Jerusalem — US Secretary of State Mike Pompeo arrived in Israel this morning at the start of a six-day tour that will also include Sudan, Bahrain, and the United Arab Emirates from August 23-28.
Pompeo landed at Ben Gurion airport and was met by the Chargé D’Affaires for the U.S. Embassy in Jerusalem Jonathan Shrier.
A US State Dept statement says that after talks with Israeli Prime Minister Benjamin Netanyahu in Jerusalem, Pompeo will travel to Sudan to meet with Prime Minister Abdallah Hamdok and Sovereign Council Chair Gen Abdelfattah El Burhan “to discuss continued US support for the civilian-led transitional government and express support for deepening the Sudan-Israel relationship”.
US Secretary of State Mike Pompeo arrives in Israel this morning (Video: US Embassy Jerusalem)
On August 13, Pompeo, announced that “individuals residing both inside and outside Sudan who are believed to be responsible for or complicit in, or to have engaged, directly or indirectly, in undermining Sudan’s civilian-led transitional government’s efforts to implement the July 17, 2019, Political Agreement and August 17, 2019, Constitutional Declaration” will be subject to “visa restrictions”.
According to the statement, the US believes that “Sudan’s Constitutional Declaration provides the best roadmap to begin the transition to a just, equitable, and democratic society. Unfortunately, former Bashir-era officials and others continue to undermine Sudan’s nascent democracy”.
Restrictions will be implemented under the Immigration and Nationality Act Section 212(a)(3)(C) and can include immediate family members of the individuals.
On August 6, Hamdok received a phone call from Pompeo reiterating importance of Sudan-US bilateral relations and the country’s removal from the list of State Sponsors of Terrorism. Hamdok also received a call from Saudi Foreign Minister concerning economic recovery and stability in Sudan.

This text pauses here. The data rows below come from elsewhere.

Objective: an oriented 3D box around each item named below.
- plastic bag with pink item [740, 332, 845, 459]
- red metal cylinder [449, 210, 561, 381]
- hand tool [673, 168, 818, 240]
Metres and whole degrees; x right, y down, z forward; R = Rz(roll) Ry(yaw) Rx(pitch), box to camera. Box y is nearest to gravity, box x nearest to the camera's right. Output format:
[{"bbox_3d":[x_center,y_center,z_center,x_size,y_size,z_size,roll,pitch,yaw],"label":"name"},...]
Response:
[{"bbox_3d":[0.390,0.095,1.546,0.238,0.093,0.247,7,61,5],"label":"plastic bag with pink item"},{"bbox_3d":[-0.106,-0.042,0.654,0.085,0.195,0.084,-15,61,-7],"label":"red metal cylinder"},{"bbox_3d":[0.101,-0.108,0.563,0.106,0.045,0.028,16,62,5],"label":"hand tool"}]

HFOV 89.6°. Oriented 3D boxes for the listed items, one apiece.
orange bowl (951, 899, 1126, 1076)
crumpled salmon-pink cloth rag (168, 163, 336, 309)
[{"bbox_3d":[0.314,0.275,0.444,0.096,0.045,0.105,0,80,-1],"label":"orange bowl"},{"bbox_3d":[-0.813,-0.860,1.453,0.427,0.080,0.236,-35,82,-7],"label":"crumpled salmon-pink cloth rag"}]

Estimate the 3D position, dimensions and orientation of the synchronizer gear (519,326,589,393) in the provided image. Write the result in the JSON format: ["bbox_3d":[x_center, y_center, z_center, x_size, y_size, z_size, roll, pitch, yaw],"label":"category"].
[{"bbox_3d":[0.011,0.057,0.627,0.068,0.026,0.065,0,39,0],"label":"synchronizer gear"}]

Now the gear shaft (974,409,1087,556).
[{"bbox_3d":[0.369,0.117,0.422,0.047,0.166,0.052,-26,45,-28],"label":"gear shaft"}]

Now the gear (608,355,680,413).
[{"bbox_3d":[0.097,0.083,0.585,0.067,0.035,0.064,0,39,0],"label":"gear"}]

Hamdok tweeted “Delighted to receive a phone call from Mike Pompeo today to discuss further progress in delisting Sudan from the sponsors of terrorism list.”

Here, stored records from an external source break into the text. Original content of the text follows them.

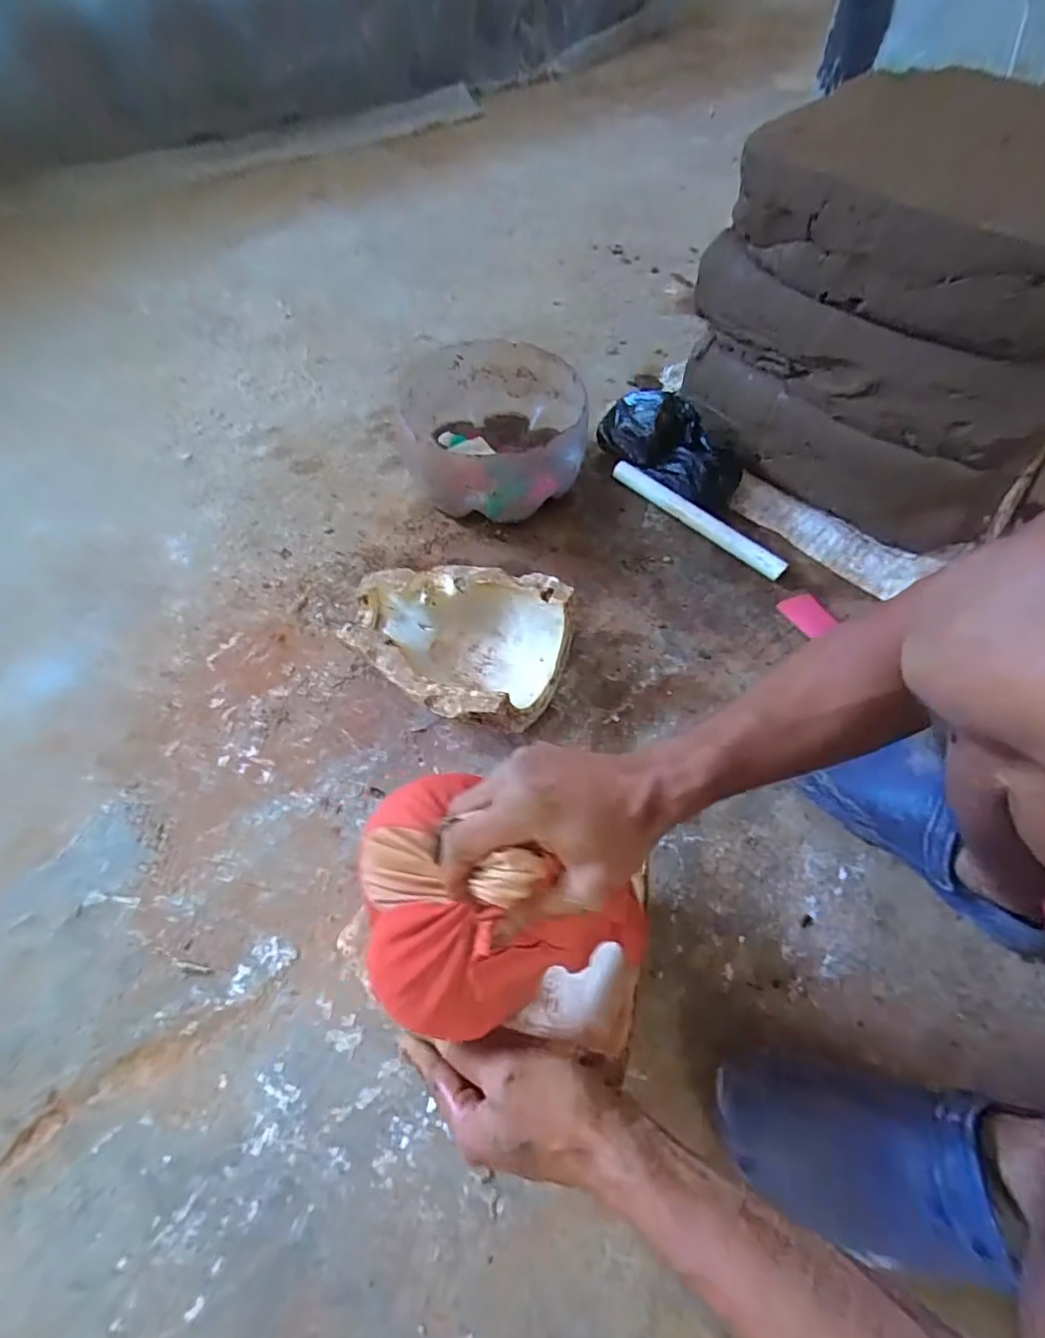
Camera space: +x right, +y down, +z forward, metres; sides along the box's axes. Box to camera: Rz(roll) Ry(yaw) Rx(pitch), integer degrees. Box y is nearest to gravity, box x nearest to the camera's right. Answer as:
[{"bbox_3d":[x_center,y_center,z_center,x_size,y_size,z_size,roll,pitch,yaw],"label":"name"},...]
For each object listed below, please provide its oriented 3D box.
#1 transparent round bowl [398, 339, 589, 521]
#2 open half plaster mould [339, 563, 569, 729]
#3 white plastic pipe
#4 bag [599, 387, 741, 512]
[{"bbox_3d":[-0.037,-0.319,0.774,0.220,0.126,0.244,-9,59,-5],"label":"transparent round bowl"},{"bbox_3d":[-0.079,-0.028,0.605,0.240,0.108,0.189,18,60,11],"label":"open half plaster mould"},{"bbox_3d":[0.230,-0.205,0.759,0.020,0.026,0.271,-39,66,-21],"label":"white plastic pipe"},{"bbox_3d":[0.200,-0.308,0.790,0.078,0.081,0.215,-39,66,-21],"label":"bag"}]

He also said he is “looking forward to the continued support of the US administration to Sudan’s transitional government.”
Pompeo has repeatedly indicated that the State Department hopes to remove the designation, which severely impedes investment to Sudan, but disputes have arisen on a compensation package over the 1998 bombings* of two US embassies.
* As reported by Radio Dabanga in June, according to US Secretary of State Mike Pompeo, an agreement with the Sudanese government on the victims of the 1998 bombings of the American embassies in Kenya and Tanzania, would be reached in the coming weeks.
“We are working on a positive solution for Sudan’s new leadership and the Sudanese people,” Pompeo told the US-backed Al Hurra news station in an interview on Wednesday.